BEGIN SOURCE EXTRACT

VW::LEARNER::base_learner* marginal_setup(options_i& options, vw& all)
{
  free_ptr<MARGINAL::data> d = scoped_calloc_or_throw<MARGINAL::data>();
  std::string marginal;

  option_group_definition marginal_options("Marginal options");
  marginal_options.add(
      make_option("marginal", marginal).keep().necessary().help("substitute marginal label estimates for ids"));
  marginal_options.add(
      make_option("initial_denominator", d->initial_denominator).default_value(1.f).help("initial denominator"));
  marginal_options.add(
      make_option("initial_numerator", d->initial_numerator).default_value(0.5f).help("initial numerator"));
  marginal_options.add(make_option("compete", d->compete).help("enable competition with marginal features"));
  marginal_options.add(
      make_option("update_before_learn", d->update_before_learn).help("update marginal values before learning"));
  marginal_options.add(make_option("unweighted_marginals", d->unweighted_marginals)

END SOURCE EXTRACT

*QUESTIONS TO ANSWER:*
A) List every option name passed to make_option in the marginal setup function above.
B) Extend the marginal setup function above, picking up right after its final line.

BEGIN RECORDS SUPPLIED

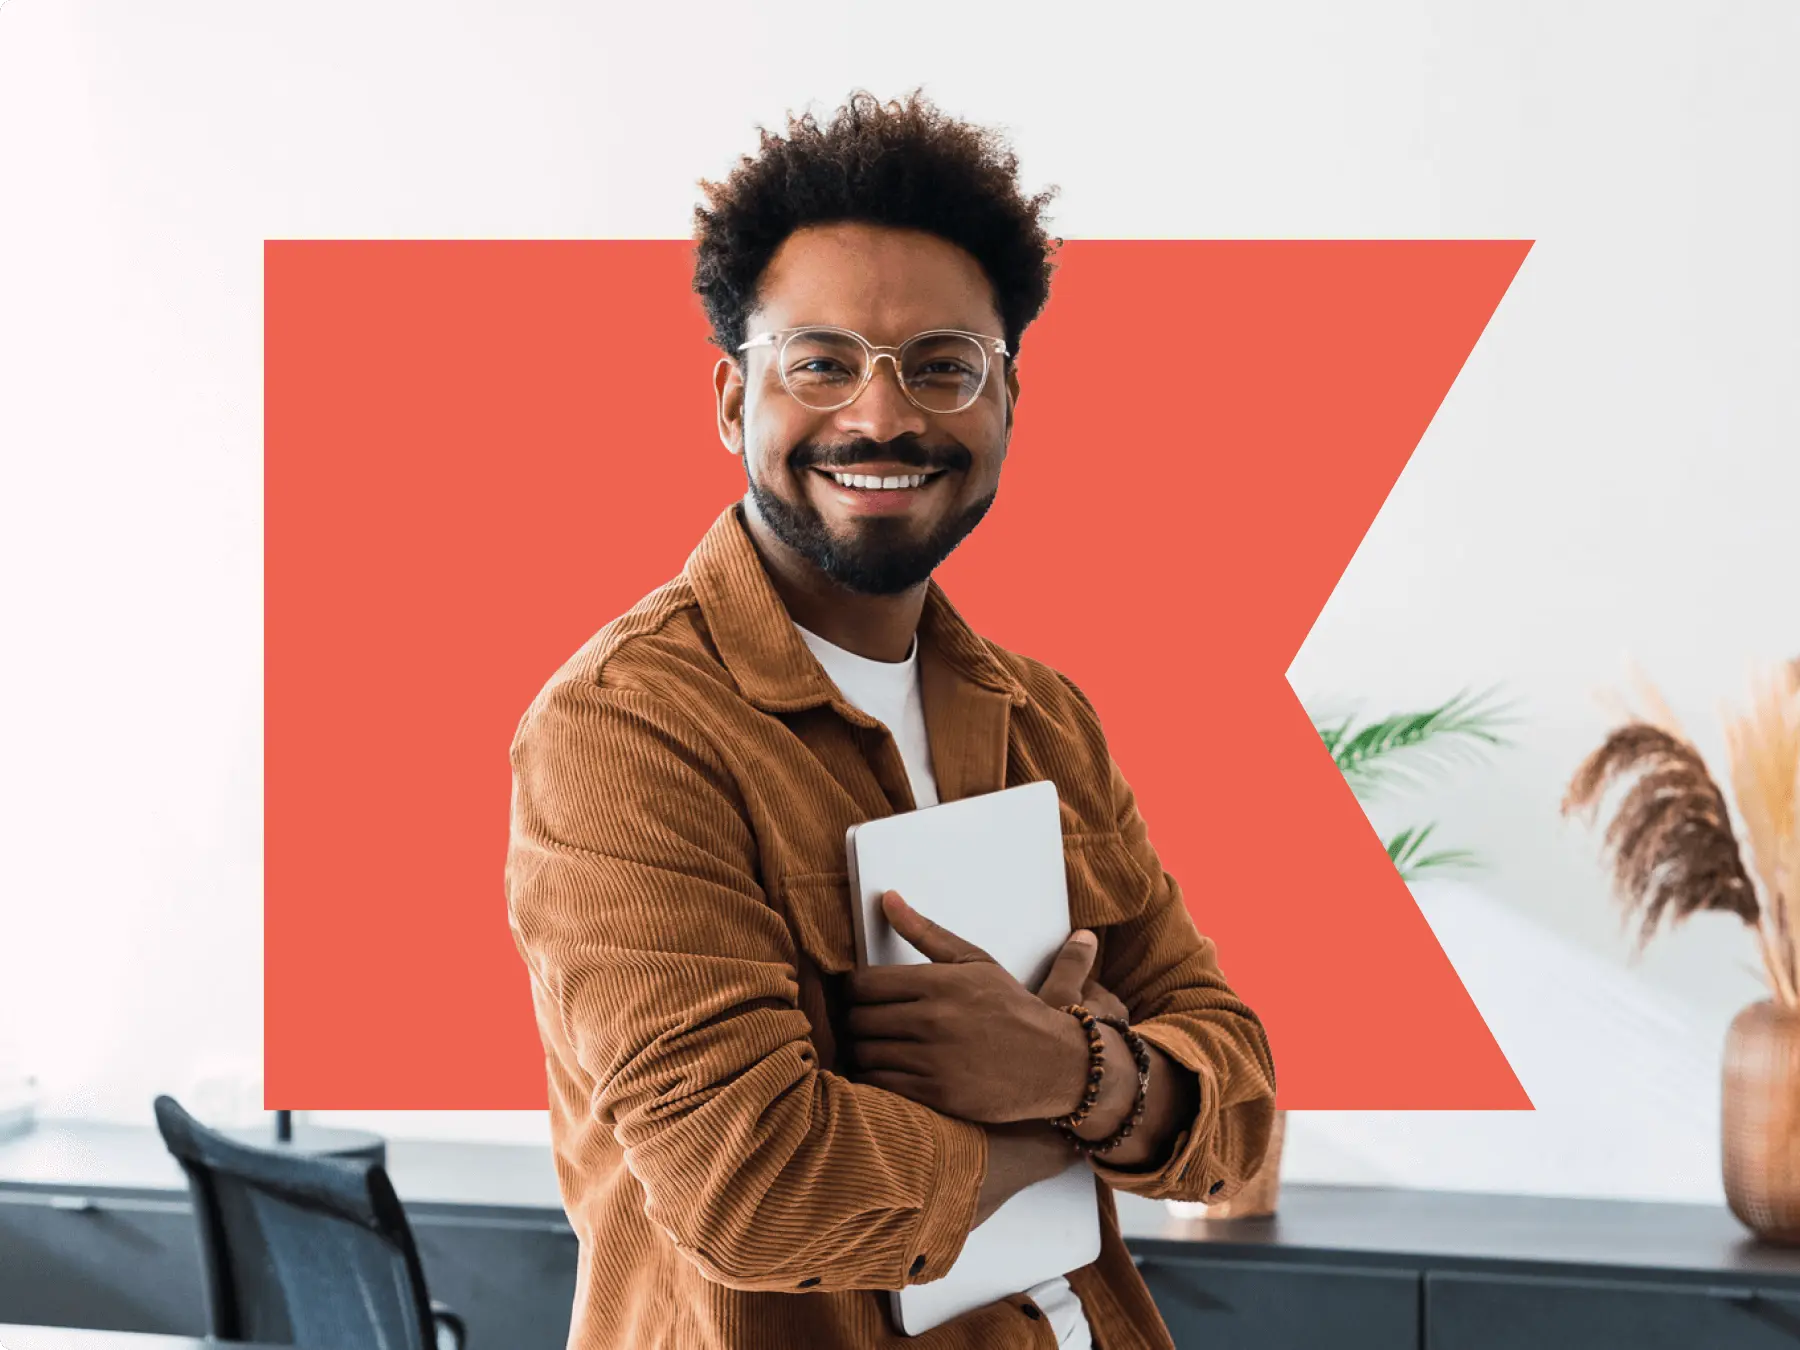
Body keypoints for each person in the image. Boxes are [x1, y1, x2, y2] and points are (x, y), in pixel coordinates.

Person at [505, 88, 1277, 1350]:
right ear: (729, 401)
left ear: (1008, 407)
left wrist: (1066, 1069)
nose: (881, 416)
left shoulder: (1046, 718)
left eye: (942, 367)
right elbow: (754, 1186)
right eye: (820, 362)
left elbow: (1238, 1107)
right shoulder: (625, 731)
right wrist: (1068, 1100)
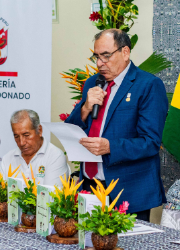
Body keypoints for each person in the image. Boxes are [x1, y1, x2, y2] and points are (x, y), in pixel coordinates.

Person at [65, 29, 168, 221]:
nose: (99, 64)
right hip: (89, 186)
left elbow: (150, 142)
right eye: (96, 57)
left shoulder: (148, 85)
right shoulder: (91, 84)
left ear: (125, 52)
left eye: (106, 56)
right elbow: (72, 129)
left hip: (128, 190)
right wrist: (86, 107)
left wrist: (109, 146)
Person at [2, 109, 69, 185]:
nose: (21, 142)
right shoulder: (7, 158)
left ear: (39, 130)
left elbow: (51, 195)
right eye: (16, 136)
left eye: (26, 135)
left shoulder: (55, 156)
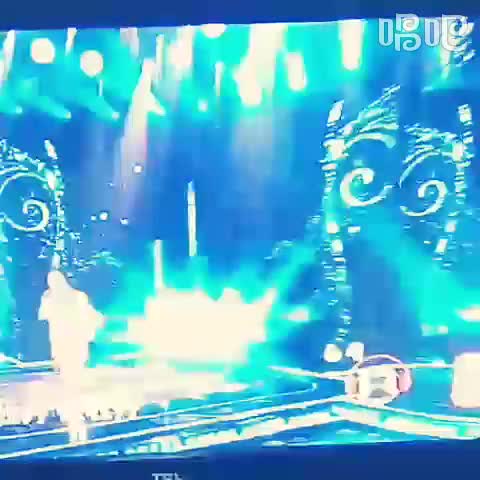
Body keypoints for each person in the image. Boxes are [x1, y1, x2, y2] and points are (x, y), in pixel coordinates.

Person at [38, 270, 104, 442]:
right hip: (65, 343)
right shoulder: (54, 298)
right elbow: (45, 318)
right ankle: (75, 413)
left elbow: (87, 318)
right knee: (70, 379)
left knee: (72, 379)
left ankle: (76, 414)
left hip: (72, 342)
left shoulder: (75, 297)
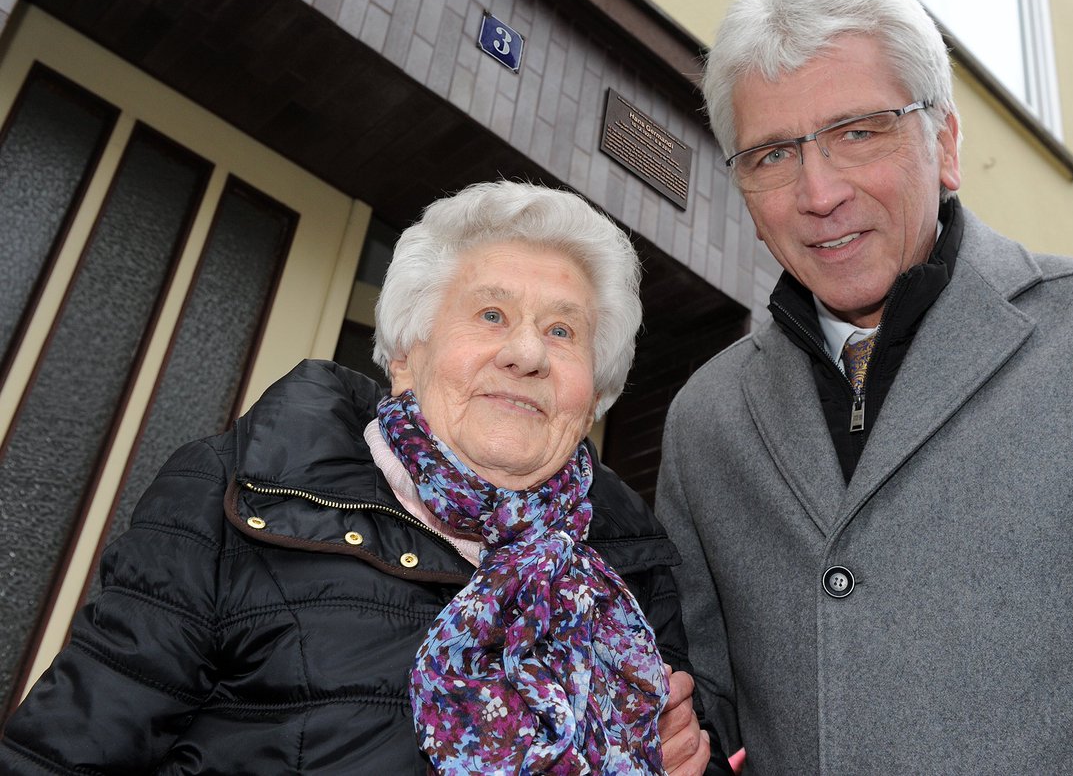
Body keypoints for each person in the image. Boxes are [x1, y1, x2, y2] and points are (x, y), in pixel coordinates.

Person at [655, 0, 1073, 775]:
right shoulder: (706, 420)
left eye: (858, 132)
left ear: (943, 143)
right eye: (771, 154)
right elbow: (715, 715)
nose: (819, 191)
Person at [0, 181, 728, 775]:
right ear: (407, 356)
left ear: (594, 391)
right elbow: (64, 752)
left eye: (564, 331)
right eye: (492, 313)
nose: (528, 352)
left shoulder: (632, 566)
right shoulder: (237, 489)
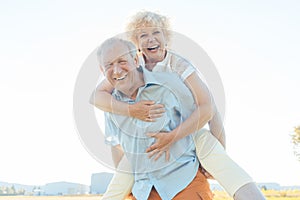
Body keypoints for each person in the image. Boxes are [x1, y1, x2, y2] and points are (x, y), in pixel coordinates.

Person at [92, 11, 265, 200]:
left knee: (224, 165)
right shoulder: (132, 65)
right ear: (136, 44)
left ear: (166, 38)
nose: (151, 39)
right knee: (126, 170)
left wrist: (182, 139)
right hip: (149, 138)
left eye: (156, 33)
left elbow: (209, 108)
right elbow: (98, 96)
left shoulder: (178, 64)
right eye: (143, 35)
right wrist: (132, 110)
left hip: (189, 128)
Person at [98, 37, 213, 200]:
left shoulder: (169, 85)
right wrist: (129, 188)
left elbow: (203, 113)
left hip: (184, 184)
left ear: (136, 60)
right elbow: (117, 147)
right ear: (102, 71)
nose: (116, 70)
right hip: (144, 191)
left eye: (122, 61)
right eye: (109, 65)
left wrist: (206, 158)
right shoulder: (110, 105)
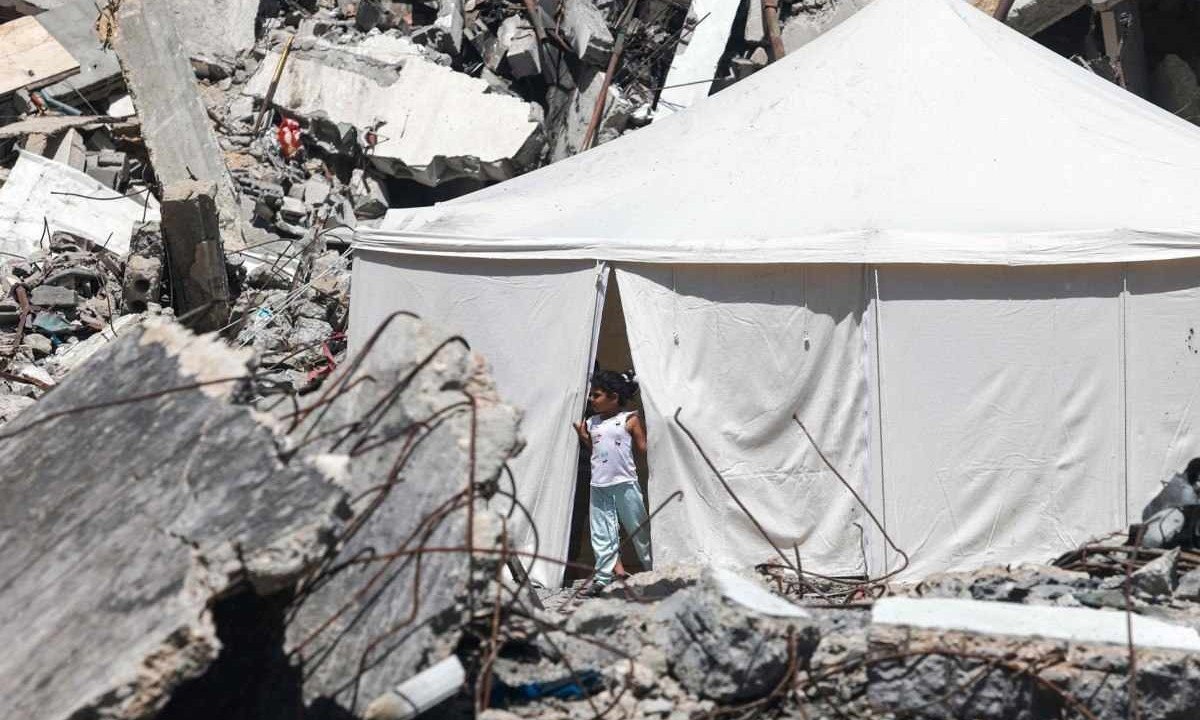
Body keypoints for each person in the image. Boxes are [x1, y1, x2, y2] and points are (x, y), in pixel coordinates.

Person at [573, 369, 653, 592]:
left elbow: (644, 447)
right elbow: (598, 450)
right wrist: (585, 438)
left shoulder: (629, 419)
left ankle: (652, 567)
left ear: (614, 397)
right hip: (599, 485)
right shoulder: (591, 422)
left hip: (625, 482)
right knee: (602, 531)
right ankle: (603, 576)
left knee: (637, 527)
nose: (591, 399)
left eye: (596, 395)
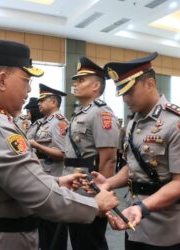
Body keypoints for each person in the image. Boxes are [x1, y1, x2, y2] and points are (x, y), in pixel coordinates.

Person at [0, 39, 119, 250]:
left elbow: (108, 157)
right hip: (3, 240)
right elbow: (41, 195)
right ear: (2, 80)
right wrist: (96, 205)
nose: (29, 89)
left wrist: (58, 183)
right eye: (26, 80)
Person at [91, 52, 180, 250]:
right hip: (134, 219)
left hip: (165, 225)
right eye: (121, 93)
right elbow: (133, 166)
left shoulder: (179, 122)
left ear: (149, 84)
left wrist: (142, 208)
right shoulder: (134, 122)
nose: (124, 99)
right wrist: (109, 182)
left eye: (129, 91)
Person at [64, 56, 119, 250]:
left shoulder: (102, 113)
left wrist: (101, 193)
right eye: (75, 80)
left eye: (81, 80)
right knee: (79, 240)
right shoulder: (81, 112)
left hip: (90, 189)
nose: (76, 84)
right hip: (75, 186)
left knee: (90, 242)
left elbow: (109, 159)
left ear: (96, 86)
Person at [28, 83, 68, 250]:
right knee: (43, 227)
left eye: (43, 100)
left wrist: (37, 146)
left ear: (53, 102)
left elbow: (62, 153)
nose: (39, 103)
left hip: (53, 176)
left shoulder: (58, 123)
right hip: (41, 176)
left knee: (53, 227)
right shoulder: (41, 123)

END RECORDS SUPPLIED

*RESPONSES TO THE TASKS:*
A) marginal, initial_denominator, initial_numerator, compete, update_before_learn, unweighted_marginals

B)
                           .help("ignore importance weights when computing marginals"));
  marginal_options.add(
      make_option("decay", d->decay).default_value(0.f).help("decay multiplier per event (1e-3 for example)"));

  if (!options.add_parse_and_check_necessary(marginal_options)) { return nullptr; }

  d->all = &all;

  for (size_t u = 0; u < 256; u++)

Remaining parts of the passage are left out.